Where he argues for “order” it is clear his brand of order works against overcoming the chaos the present ordering-system creates, particularly when it is seen in the worlds of those that are invisible to white middle class men.
 

realibrad

Lifer
Oct 18, 2013
12,337
898
126
Because harm for authority’s sake is the ethos he’s defending; helping and fairness the “absolute power” he warns against.

Ignoring that we see homeless people in the street, suffering from the “absolute power” of the authority of capital markets.

Where he argues for “order” it is clear his brand of order works against overcoming the chaos the present ordering-system creates, particularly when it is seen in the worlds of those that are invisible to white middle class men.

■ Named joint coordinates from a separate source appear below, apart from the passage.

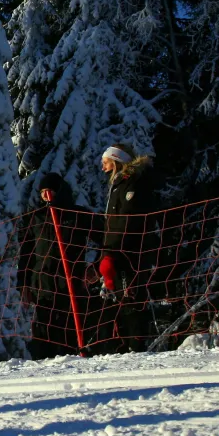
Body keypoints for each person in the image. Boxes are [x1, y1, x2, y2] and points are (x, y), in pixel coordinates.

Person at [18, 173, 97, 359]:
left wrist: (97, 267)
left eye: (50, 191)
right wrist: (23, 284)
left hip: (71, 282)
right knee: (43, 336)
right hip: (42, 284)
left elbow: (105, 239)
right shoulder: (37, 217)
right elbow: (26, 254)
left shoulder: (78, 215)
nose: (46, 196)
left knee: (70, 333)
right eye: (43, 192)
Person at [98, 144, 157, 351]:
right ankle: (123, 344)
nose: (103, 166)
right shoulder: (117, 185)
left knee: (131, 298)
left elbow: (128, 220)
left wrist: (111, 251)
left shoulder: (133, 184)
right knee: (119, 299)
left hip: (131, 250)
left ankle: (137, 345)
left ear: (116, 162)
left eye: (106, 162)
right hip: (117, 249)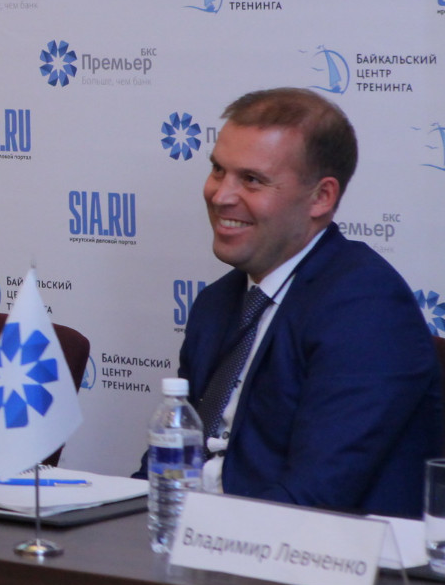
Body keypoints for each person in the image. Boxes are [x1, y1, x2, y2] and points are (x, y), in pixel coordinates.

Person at [160, 87, 440, 516]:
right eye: (218, 170)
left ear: (321, 197)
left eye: (251, 180)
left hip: (298, 548)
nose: (220, 195)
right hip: (195, 535)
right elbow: (165, 464)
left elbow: (314, 498)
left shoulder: (367, 310)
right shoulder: (217, 303)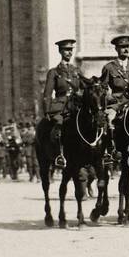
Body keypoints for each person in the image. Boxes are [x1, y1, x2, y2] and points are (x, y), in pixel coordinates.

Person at [42, 37, 81, 168]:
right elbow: (47, 94)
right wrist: (47, 111)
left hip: (75, 106)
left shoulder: (76, 71)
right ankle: (60, 155)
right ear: (60, 51)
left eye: (71, 50)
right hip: (61, 107)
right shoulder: (54, 72)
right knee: (59, 125)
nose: (69, 52)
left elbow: (83, 88)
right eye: (66, 50)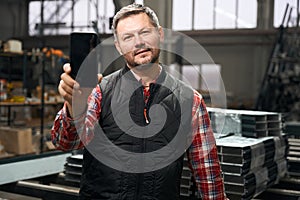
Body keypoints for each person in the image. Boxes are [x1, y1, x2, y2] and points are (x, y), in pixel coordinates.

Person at [51, 3, 228, 200]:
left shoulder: (190, 100)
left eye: (144, 32)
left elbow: (208, 174)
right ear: (118, 47)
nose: (138, 43)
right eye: (128, 37)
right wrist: (74, 106)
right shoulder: (99, 91)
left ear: (160, 34)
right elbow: (65, 142)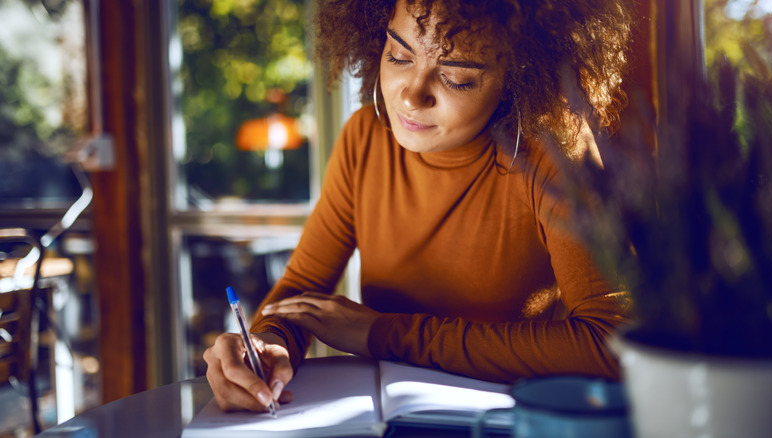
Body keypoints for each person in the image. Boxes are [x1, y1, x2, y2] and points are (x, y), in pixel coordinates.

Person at [204, 0, 633, 412]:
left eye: (457, 78)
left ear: (519, 76)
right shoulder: (365, 138)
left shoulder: (556, 155)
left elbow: (613, 343)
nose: (411, 96)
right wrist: (265, 345)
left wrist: (384, 333)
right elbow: (303, 287)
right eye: (399, 56)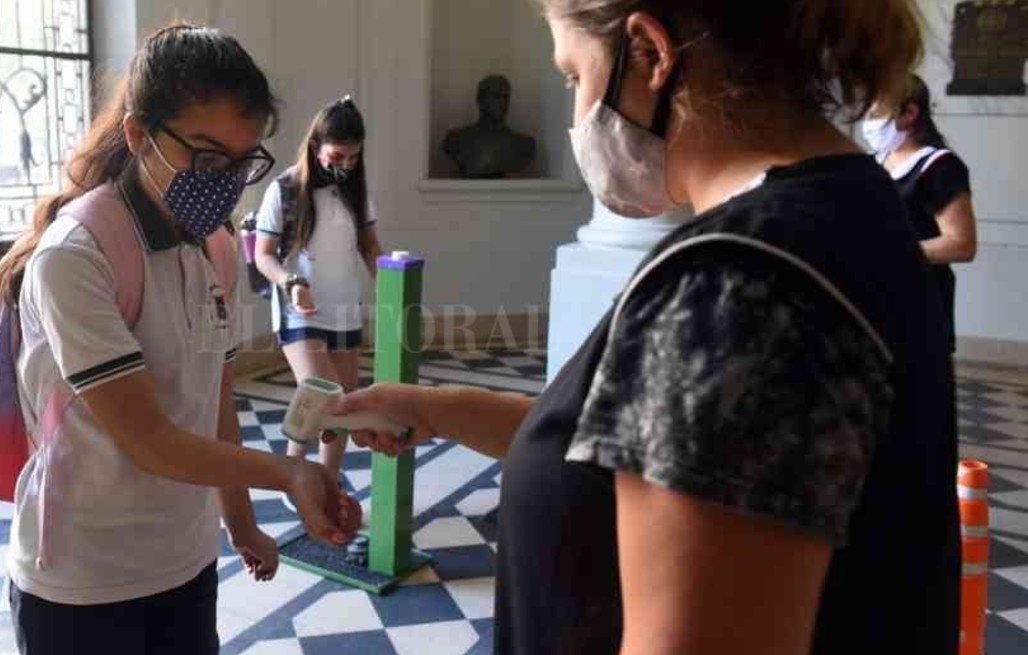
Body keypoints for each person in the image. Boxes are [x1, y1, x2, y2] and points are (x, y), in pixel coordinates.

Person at [339, 2, 959, 654]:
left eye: (575, 76)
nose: (577, 112)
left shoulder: (735, 287)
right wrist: (436, 409)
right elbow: (649, 443)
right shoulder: (848, 208)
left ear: (650, 55)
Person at [0, 24, 359, 655]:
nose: (226, 181)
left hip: (184, 563)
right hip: (85, 580)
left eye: (243, 162)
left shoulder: (212, 245)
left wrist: (240, 526)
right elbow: (150, 441)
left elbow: (214, 408)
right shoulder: (76, 257)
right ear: (138, 134)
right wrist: (289, 474)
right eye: (209, 157)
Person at [253, 97, 383, 495]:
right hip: (301, 311)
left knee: (340, 410)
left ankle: (326, 484)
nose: (345, 164)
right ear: (315, 146)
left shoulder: (355, 192)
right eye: (337, 155)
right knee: (320, 399)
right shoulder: (286, 190)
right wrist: (291, 281)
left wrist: (393, 285)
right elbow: (262, 255)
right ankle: (293, 479)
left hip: (345, 311)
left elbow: (371, 248)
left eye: (353, 157)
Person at [865, 74, 978, 349]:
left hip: (920, 299)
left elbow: (961, 244)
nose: (869, 123)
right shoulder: (872, 165)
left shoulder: (939, 166)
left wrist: (892, 251)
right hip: (876, 299)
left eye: (876, 113)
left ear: (910, 113)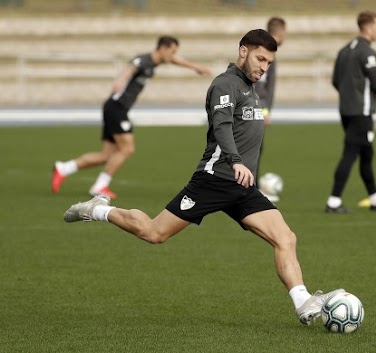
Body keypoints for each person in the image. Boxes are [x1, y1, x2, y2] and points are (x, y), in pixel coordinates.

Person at [63, 29, 344, 325]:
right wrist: (235, 160)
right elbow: (221, 126)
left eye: (270, 63)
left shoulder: (250, 87)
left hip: (242, 187)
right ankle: (99, 209)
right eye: (261, 58)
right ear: (243, 51)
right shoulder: (225, 85)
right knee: (153, 233)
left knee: (286, 238)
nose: (264, 67)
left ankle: (303, 303)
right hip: (214, 180)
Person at [51, 35, 212, 199]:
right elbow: (131, 67)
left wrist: (195, 67)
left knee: (106, 155)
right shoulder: (144, 60)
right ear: (162, 48)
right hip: (117, 108)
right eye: (172, 52)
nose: (173, 56)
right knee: (127, 149)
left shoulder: (157, 61)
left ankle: (64, 168)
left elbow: (175, 60)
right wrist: (120, 81)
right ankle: (100, 186)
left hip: (114, 108)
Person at [325, 10, 376, 214]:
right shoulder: (367, 52)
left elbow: (335, 81)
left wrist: (349, 95)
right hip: (362, 112)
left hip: (346, 110)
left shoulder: (344, 50)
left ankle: (375, 198)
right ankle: (333, 202)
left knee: (366, 153)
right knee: (350, 153)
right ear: (367, 27)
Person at [255, 17, 287, 202]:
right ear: (279, 33)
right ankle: (251, 189)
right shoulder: (263, 54)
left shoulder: (268, 53)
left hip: (258, 108)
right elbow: (259, 86)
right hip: (254, 109)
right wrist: (263, 111)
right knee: (253, 147)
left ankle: (252, 187)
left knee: (255, 147)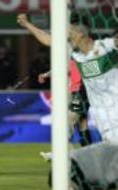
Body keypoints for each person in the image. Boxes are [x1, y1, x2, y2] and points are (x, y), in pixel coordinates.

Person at [17, 14, 93, 146]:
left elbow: (73, 66)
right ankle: (89, 160)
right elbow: (47, 40)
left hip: (81, 88)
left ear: (77, 28)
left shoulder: (85, 45)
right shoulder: (70, 42)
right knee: (82, 124)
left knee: (67, 124)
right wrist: (27, 24)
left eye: (68, 25)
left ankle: (61, 159)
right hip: (77, 88)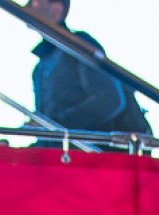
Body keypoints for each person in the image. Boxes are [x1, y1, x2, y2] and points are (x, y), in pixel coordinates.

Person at [23, 0, 150, 137]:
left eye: (35, 1)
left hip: (97, 148)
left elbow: (108, 100)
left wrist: (54, 125)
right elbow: (48, 136)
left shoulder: (78, 45)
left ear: (56, 9)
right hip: (65, 148)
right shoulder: (40, 68)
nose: (27, 6)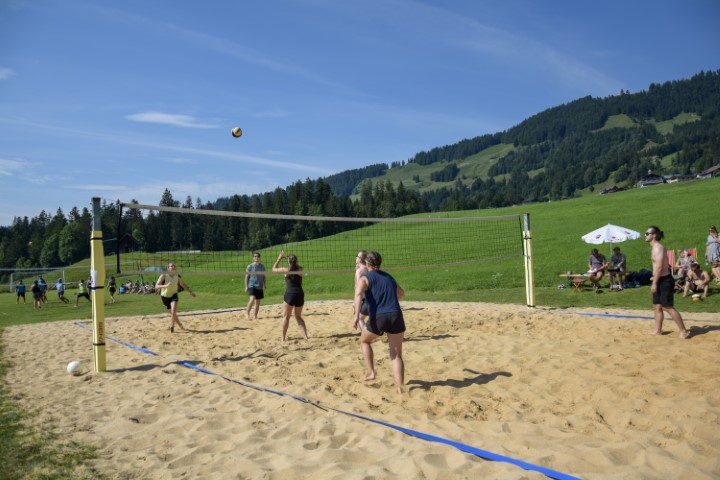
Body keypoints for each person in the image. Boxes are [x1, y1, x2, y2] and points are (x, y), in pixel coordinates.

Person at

Can you point to where he believes that you must put authority above all else? Everything I have ever seen him say is that there is a balance. For example.


"Anything in excess is pathological. So too much... there's chaos... a leaven of chaos is... well that's what makes life exciting right? You don't want your day to be entirely predictable. You want exactly the right amount of chaos to be introduced to it... as a consequence of your voluntary choice. So the antidote to chaos isn't order. The antidote to chaos... and the book never claims, not once that the antidote to chaos is order. The antidote to chaos is the balance to chaos and order"

So, clearly he does not think that life should only be filled with order. He clearly says it needs to be a balance. So given that he thinks there needs to be a balance to order, why would he then argue for authority above all?

Also, can you show where you are getting your sense of his perspective? Your stance and its origin seems very vague.
 

Dr. Zaus

Lifer
Oct 16, 2008
11,764
347
126
I never said he said that, so no.

It’s not all or nothing - it’s the direction of the social pendulum he’s pushing us toward.

His push is a defense of those moving us toward authority and away from care and equality.

That’s my problem with the guy. Want to argue with that; because I’m NOT saying he fails to call for a “balance” of order and chaos - only that he pushes us toward order that benifits people like himself and ignores the chaos authority crates for many people beneath him in social standing.

Chaos and order are not objective - is gay marriage chaos or order? To the Christian that must legally recognize people it feels chaotic, but to the people who can get married and have the ordering value of the institution applied to their love it is order.

And with taxes that help the homeless.

And with paid maternity leave for the capitalist vs the family.


He wants order the way it was - in favor of white guys with retirement portfolios.